INPUT DATA:
=-=-=-=-=
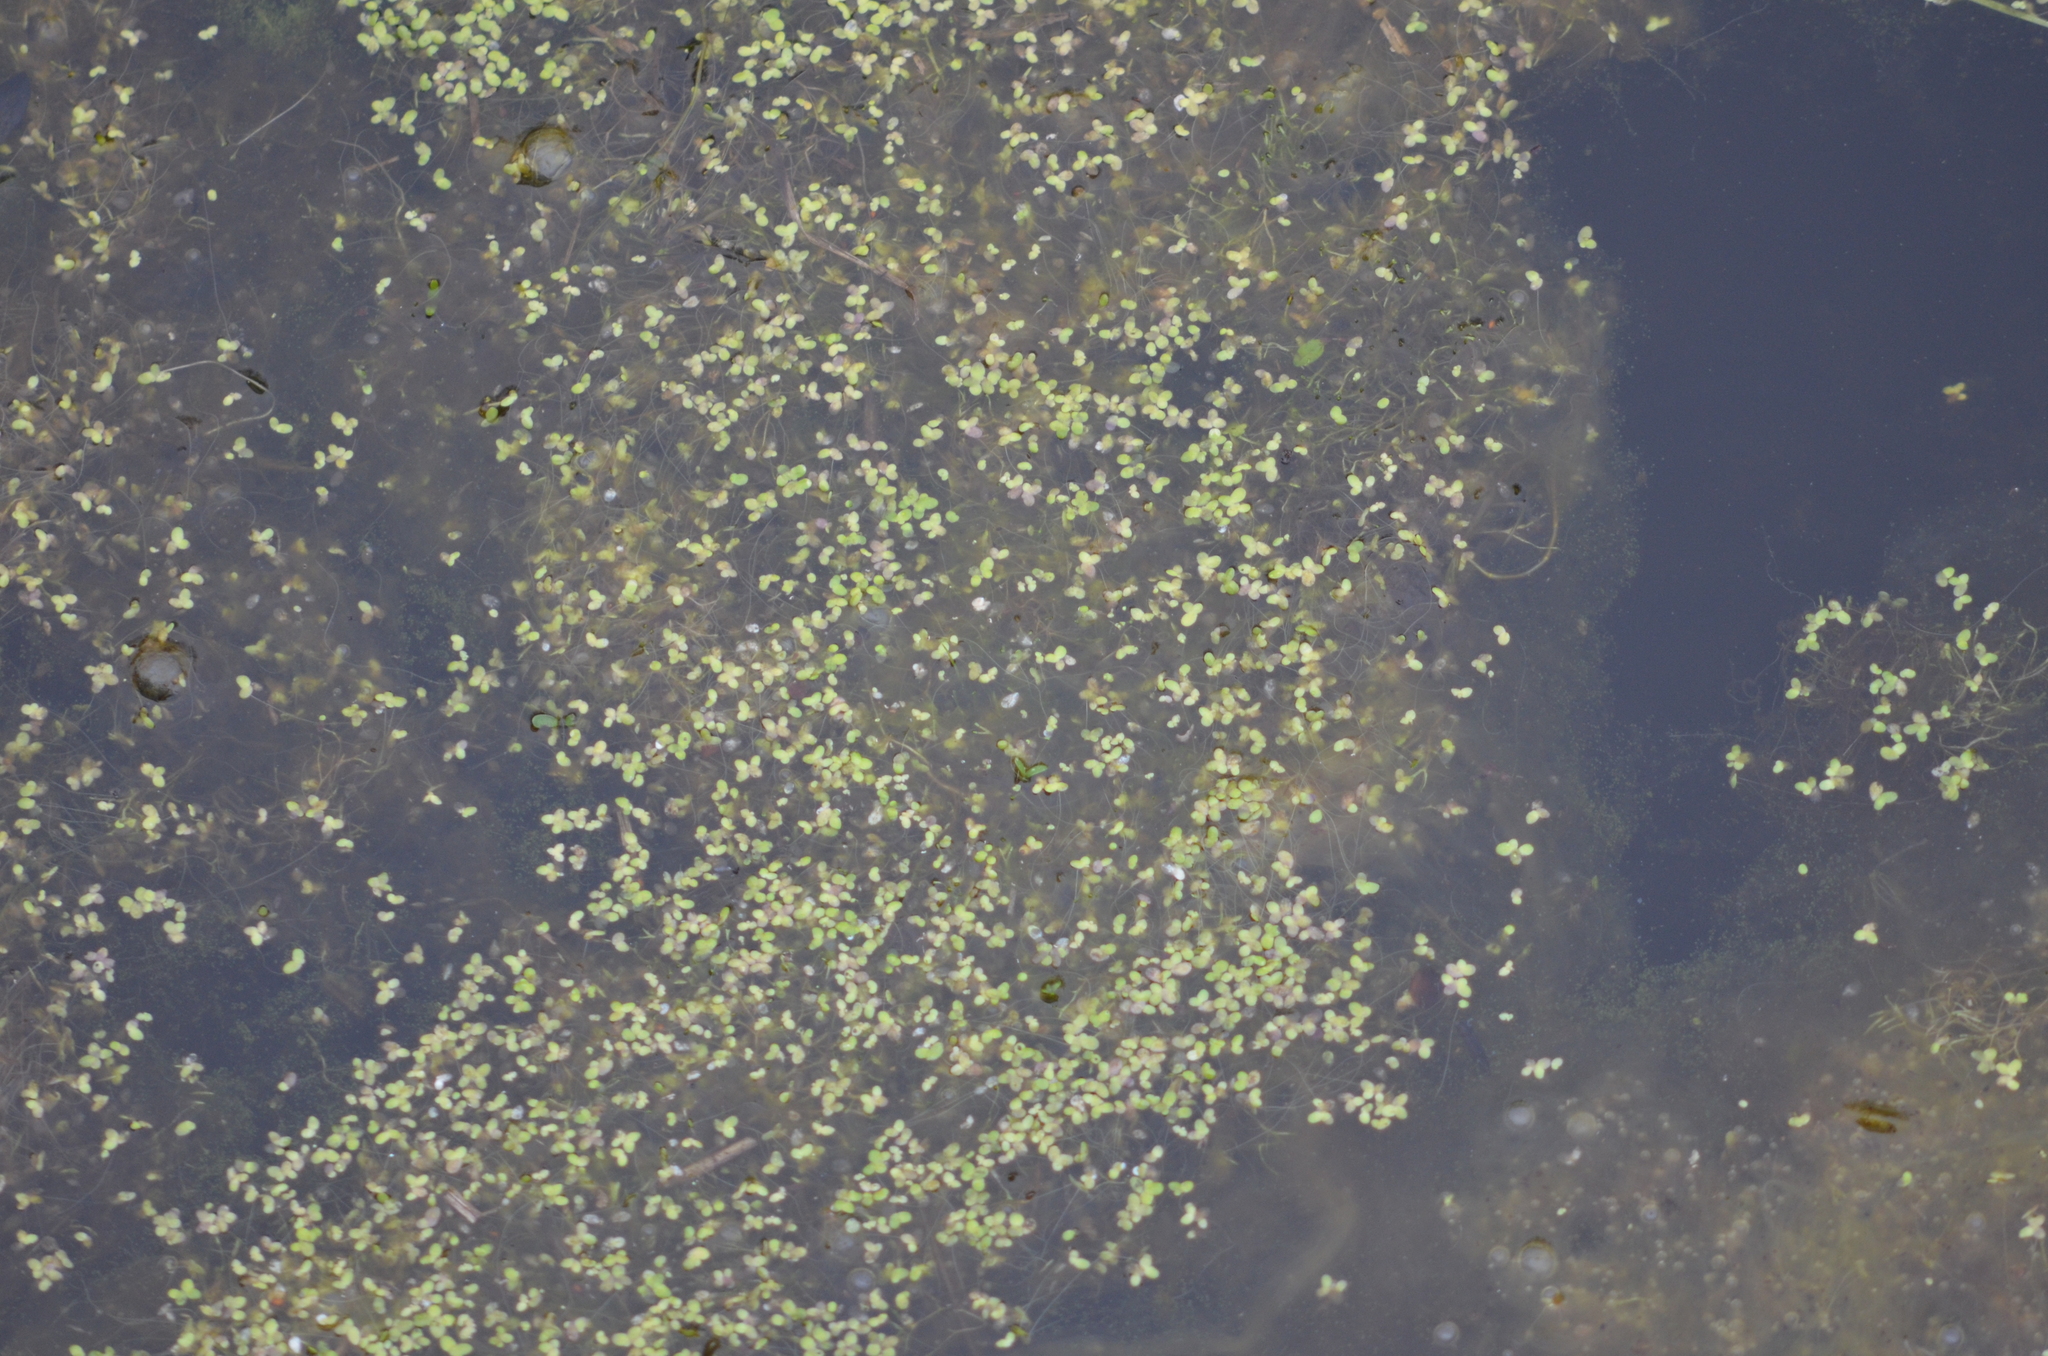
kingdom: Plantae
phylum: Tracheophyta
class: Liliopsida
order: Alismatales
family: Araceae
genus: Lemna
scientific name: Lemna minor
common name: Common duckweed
=-=-=-=-=
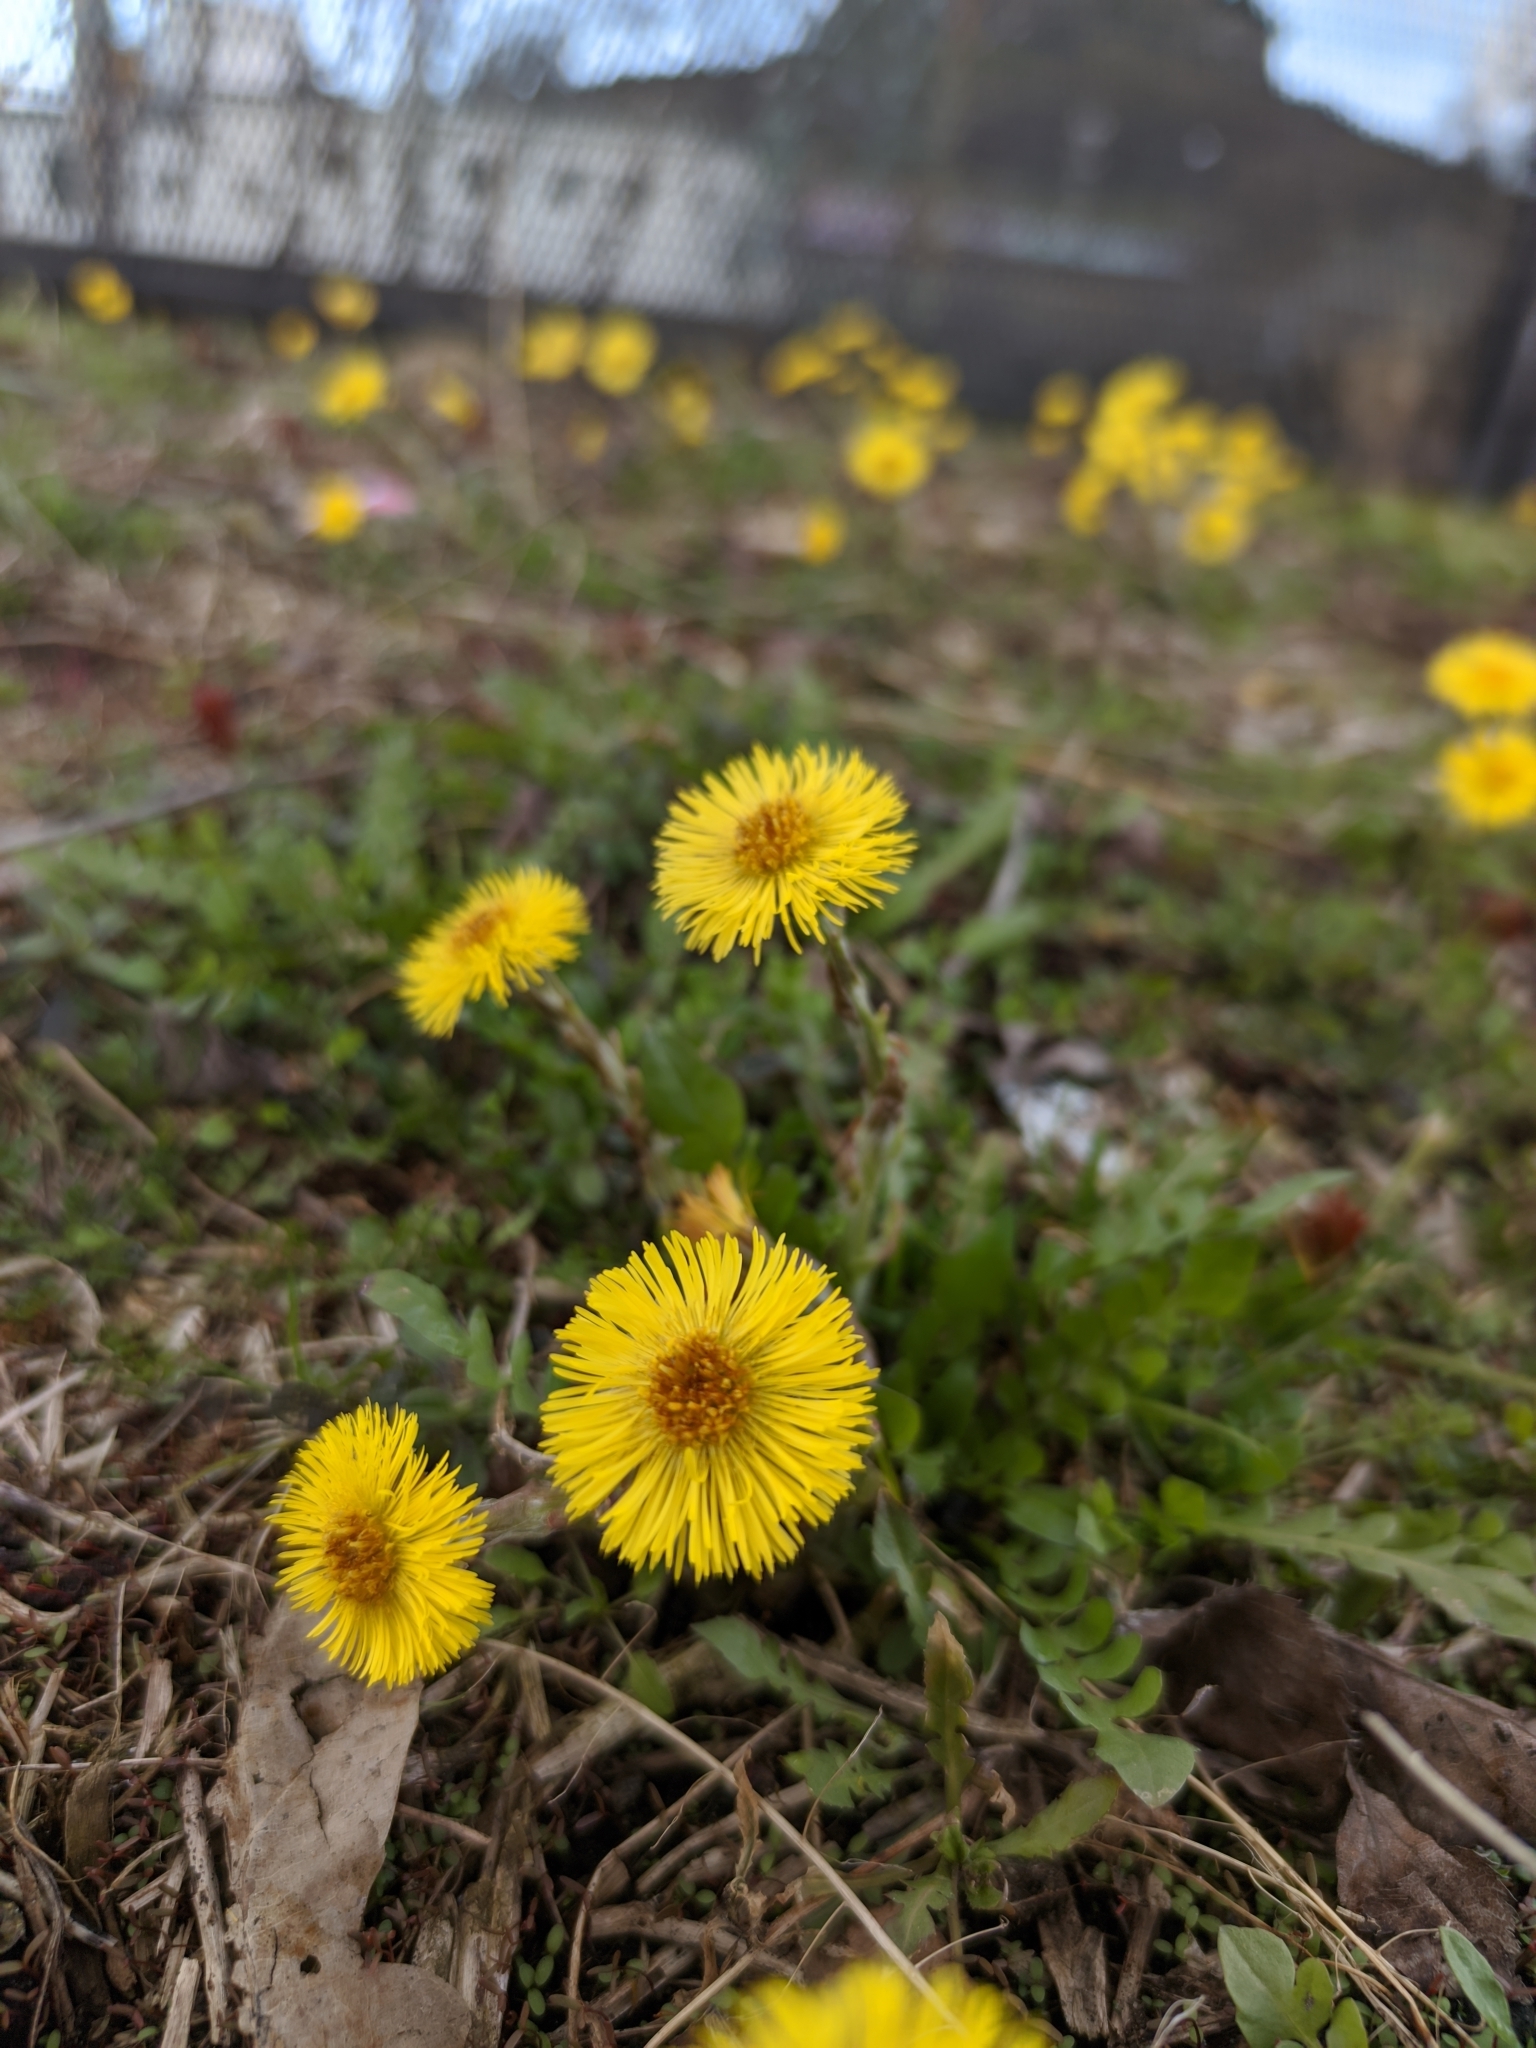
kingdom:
=-=-=-=-=
SHORT TASK: Please repeat the lines between the one holding "kingdom: Plantae" and the one holding "scientific name: Lemna minor", inclusive, switching "scientific name" to "species name" and leaving everything else unchanged.

EXERCISE RESPONSE:
kingdom: Plantae
phylum: Tracheophyta
class: Liliopsida
order: Alismatales
family: Araceae
genus: Lemna
species name: Lemna minor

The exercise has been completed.